Introducing improvements to the fine-tuning API and expanding our custom models program

Artificial Intelligence

Introducing improvements to the fine-tuning API and expanding our custom models program

admin

April 4, 2024

Introducing improvements to the fine-tuning API and expanding our custom models program

Assisted Advantageous-Tuning

At DevDay last November, we announced a Custom Model program designed to coach and optimize models for a selected domain, in partnership with a dedicated group of OpenAI researchers. Since then, we have met with dozens of consumers to evaluate their custom model needs and evolved our program to further maximize performance.

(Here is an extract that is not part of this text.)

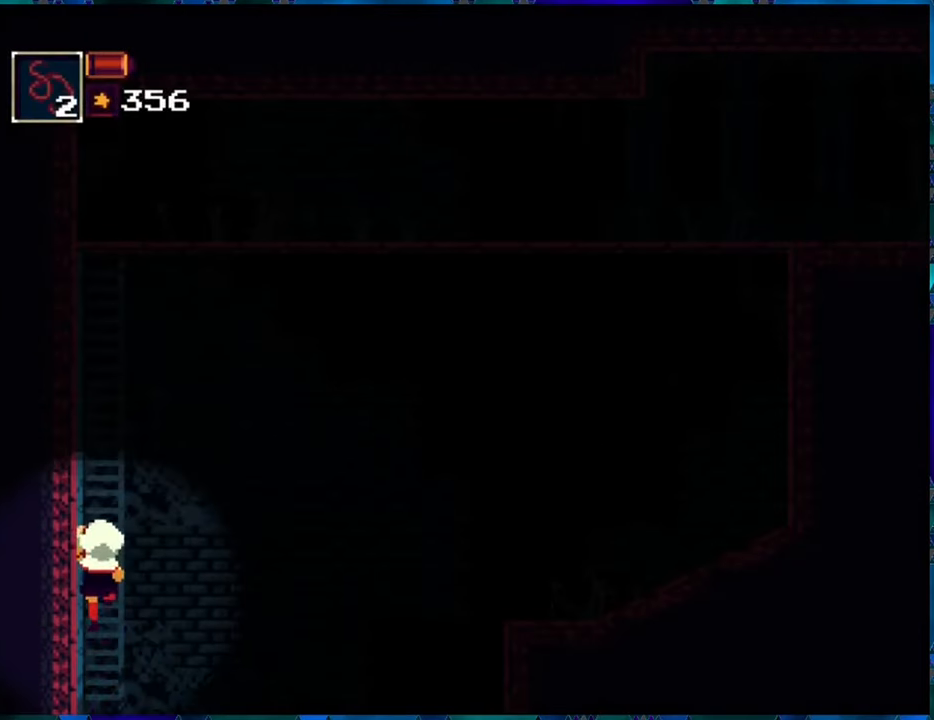
{"buttons": ["DPAD_UP"], "left_stick": "center", "right_stick": "center", "events": []}
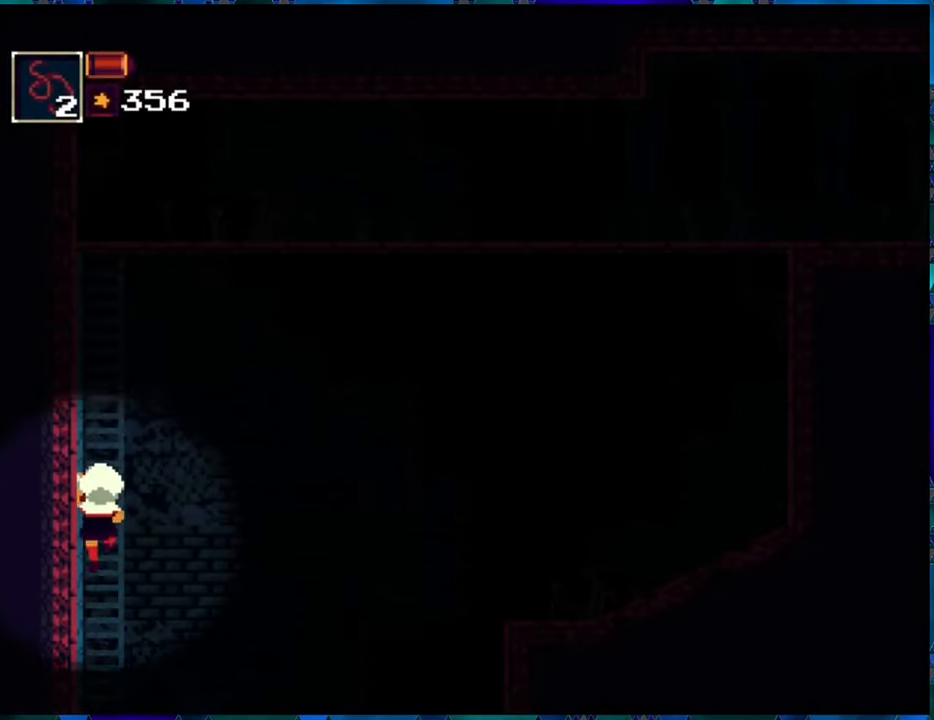
{"buttons": ["DPAD_UP"], "left_stick": "center", "right_stick": "center", "events": []}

Today, we’re formally announcing our assisted fine-tuning offering as a part of the Custom Model program. Assisted fine-tuning is a collaborative effort with our technical teams to leverage techniques beyond the fine-tuning API, akin to additional hyperparameters and various parameter efficient fine-tuning (PEFT) methods at a bigger scale. It’s particularly helpful for organizations that need support establishing efficient training data pipelines, evaluation systems, and bespoke parameters and methods to maximise model performance for his or her use case or task.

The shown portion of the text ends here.